Reading passage

■ ■ ■

Exercise 2 (Beginner): Create a DataFrame. Add a new column 'bonus' that is 10% of salary. Modify existing columns using .loc[]. Check the difference between copy() and view.
Exercise 3 (Intermediate): Create a DataFrame. Filter rows where (city == 'NY') AND (salary > 50000). Try boolean operators (&, |, ~). Explain what goes wrong with 'and' operator.
Exercise 4 (Intermediate): Create a DataFrame with various data types (int, float, string, bool). Use iloc for position-based selection. Extract specific rows and columns by integer position.
Challenge (Advanced): Create a DataFrame and use query() method for complex conditions. Compare performance and readability with .loc[] approach on large data.
Handling Missing Data
Real-world data always has missing values. Pandas provides comprehensive tools to detect, remove, and fill them.
import pandas as pd
import numpy as np
df_na = pd.DataFrame({
'A': [1, np.nan, 3, np.nan],
'B': ['x', 'y', None, 'z'],
'C': [10.0, 11.5, np.nan, 9.8]
})
# Detect missing values
print(df_na.isnull())
# A B C
# 0 False False False
# 1 True False False
# 2 False True True
# 3 True False False
print(df_na.isnull().sum()) # Count per column
# A 2
# B 1
# C 1
Removing Missing Data
import pandas as pd
import numpy as np
df_na = pd.DataFrame({
'A': [1, np.nan, 3, np.nan],
'B': ['x', 'y', None, 'z'],
'C': [10.0, 11.5, np.nan, 9.8]
})
# Drop rows with ANY missing value
df_clean = df_na.dropna()
# Drop rows where ALL values are missing
df_clean = df_na.dropna(how='all')
# Drop columns with missing values
df_clean = df_na.dropna(axis=1)
# Drop rows missing values in specific columns
df_clean = df_na.dropna(subset=['A', 'C'])
Filling Missing Data
import pandas as pd
import numpy as np
df_na = pd.DataFrame({
'A': [1, np.nan, 3, np.nan],
'B': ['x', 'y', None, 'z'],
'C': [10.0, 11.5, np.nan, 9.8]
})
# Fill with specific value
df_filled = df_na.fillna(0)
# Fill with column means
df_filled = df_na.fillna(df_na.mean())
# Fill with different values per column
df_filled = df_na.fillna({
'A': df_na['A'].mean(),
'B': 'missing',
'C': df_na['C'].median()
})
# Forward fill (propagate last valid value)
df_filled = df_na.fillna(method='ffill')
# Backward fill
df_filled = df_na.fillna(method='bfill')
Best Practice: Never blindly drop or fill missing data. Understand why data is missing (random, systematic, measurement error) before choosing a strategy. Document your decisions.
Operations & Computations
Apply, Map, and Applymap
import pandas as pd
df = pd.DataFrame({
'name': ['Alice', 'Bob', 'Charlie', 'Diana'],
'age': [25, 30, 35, 28],
'city': ['NY', 'LA', 'NY', 'SF'],
'score': [88, 92, 85, 90]
})
# apply() on columns
df['age_squared'] = df['age'].apply(lambda x: x ** 2)

■ ■ ■

Chart analysis data
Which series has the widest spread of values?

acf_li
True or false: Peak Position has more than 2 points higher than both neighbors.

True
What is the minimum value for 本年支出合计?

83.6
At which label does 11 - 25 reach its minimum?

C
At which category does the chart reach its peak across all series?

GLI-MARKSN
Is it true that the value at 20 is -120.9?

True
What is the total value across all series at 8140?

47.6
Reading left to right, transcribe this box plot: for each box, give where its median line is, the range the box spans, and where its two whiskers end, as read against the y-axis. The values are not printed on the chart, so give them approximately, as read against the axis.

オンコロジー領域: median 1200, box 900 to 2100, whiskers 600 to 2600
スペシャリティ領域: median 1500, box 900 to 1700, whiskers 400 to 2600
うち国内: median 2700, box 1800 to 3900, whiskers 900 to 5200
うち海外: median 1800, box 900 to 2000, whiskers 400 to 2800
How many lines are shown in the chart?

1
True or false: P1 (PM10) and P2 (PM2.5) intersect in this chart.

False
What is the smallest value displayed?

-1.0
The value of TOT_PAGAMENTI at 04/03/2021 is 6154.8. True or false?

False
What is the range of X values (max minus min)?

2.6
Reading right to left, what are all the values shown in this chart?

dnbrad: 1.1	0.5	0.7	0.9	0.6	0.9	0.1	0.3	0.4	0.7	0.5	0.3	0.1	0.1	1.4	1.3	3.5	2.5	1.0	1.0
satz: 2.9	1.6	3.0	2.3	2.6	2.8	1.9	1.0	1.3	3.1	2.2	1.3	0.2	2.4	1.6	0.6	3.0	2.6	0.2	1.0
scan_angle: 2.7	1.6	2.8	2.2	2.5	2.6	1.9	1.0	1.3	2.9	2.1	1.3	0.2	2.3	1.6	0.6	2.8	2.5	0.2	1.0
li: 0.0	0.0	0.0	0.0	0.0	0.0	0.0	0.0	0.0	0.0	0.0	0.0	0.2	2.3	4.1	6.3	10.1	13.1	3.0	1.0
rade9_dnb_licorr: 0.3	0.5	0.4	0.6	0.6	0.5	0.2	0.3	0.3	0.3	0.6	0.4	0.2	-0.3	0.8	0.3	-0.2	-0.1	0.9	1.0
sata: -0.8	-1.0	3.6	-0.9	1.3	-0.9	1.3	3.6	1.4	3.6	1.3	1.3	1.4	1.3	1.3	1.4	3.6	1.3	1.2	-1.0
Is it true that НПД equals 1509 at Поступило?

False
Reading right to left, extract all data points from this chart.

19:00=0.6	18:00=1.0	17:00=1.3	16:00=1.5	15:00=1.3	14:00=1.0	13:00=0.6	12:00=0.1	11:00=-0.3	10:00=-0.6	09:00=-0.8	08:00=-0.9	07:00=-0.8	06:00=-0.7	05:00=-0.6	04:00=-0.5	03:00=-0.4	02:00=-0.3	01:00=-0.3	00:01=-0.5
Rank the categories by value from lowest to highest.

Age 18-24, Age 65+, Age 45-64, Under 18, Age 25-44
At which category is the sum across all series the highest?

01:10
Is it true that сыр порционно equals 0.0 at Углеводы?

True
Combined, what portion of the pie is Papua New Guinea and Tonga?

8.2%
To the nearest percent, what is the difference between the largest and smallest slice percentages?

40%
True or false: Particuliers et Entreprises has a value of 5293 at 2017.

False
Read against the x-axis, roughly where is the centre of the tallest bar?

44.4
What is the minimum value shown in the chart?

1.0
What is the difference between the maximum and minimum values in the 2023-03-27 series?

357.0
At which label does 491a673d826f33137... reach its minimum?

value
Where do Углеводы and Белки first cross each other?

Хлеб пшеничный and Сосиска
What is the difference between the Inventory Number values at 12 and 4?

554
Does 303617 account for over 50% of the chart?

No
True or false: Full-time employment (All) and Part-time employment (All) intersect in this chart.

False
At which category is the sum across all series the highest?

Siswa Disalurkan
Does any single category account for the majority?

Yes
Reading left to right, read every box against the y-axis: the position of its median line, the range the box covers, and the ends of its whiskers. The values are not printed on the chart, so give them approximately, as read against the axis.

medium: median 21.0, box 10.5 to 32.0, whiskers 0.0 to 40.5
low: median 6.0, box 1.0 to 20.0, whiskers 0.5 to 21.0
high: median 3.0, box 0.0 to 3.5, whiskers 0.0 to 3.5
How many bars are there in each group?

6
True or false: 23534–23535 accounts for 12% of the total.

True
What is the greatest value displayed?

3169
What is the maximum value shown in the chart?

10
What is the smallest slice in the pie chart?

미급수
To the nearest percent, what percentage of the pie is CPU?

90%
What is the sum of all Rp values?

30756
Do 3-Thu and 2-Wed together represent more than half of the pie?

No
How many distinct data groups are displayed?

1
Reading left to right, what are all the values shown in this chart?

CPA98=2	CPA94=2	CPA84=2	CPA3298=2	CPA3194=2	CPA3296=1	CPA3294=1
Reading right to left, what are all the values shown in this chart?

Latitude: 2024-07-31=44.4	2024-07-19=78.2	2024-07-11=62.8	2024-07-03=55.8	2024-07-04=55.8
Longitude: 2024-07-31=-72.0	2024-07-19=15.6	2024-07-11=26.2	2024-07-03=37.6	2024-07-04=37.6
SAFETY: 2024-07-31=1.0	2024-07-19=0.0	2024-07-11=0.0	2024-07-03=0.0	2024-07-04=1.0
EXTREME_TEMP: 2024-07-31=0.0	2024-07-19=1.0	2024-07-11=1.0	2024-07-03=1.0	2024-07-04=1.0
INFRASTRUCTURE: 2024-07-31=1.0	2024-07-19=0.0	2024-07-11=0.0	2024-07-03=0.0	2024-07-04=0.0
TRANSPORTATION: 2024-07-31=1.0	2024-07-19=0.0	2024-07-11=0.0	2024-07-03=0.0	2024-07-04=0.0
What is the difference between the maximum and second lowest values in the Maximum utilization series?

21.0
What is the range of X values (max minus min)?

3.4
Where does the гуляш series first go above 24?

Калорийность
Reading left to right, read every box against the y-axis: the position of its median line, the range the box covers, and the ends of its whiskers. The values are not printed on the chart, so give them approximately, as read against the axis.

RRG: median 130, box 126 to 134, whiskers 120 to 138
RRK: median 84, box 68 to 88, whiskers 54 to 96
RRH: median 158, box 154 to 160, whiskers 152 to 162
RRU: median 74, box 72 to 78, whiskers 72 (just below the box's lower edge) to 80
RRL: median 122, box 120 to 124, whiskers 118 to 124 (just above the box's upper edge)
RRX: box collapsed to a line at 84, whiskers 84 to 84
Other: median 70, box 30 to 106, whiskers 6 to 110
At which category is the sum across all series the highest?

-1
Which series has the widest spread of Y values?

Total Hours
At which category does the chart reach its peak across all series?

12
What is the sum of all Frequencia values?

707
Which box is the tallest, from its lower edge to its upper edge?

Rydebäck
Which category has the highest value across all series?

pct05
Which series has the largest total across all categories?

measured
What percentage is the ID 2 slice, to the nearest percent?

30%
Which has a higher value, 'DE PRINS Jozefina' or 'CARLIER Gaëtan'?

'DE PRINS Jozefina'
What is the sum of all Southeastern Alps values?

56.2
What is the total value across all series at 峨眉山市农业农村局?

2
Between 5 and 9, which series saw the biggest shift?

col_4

■ ■ ■

Tasks
A. Copy the pandas tutorial from "# Fill with different" through "df_filled = df_na.fillna(method='ffill')", swapping "median" for "mode".
B. Answer these from the pandas tutorial:
(i) In Exercise 3, which city must rows match in the filter?
(ii) What argument passed to dropna() drops only the rows where all values are missing?
(iii) What age does the DataFrame under "Apply, Map, and Applymap" give for Bob?

Replies
A.
# Fill with different values per column
df_filled = df_na.fillna({
'A': df_na['A'].mean(),
'B': 'missing',
'C': df_na['C'].mode()
})
# Forward fill (propagate last valid value)
df_filled = df_na.fillna(method='ffill')

B.
(i) NY
(ii) how='all'
(iii) 30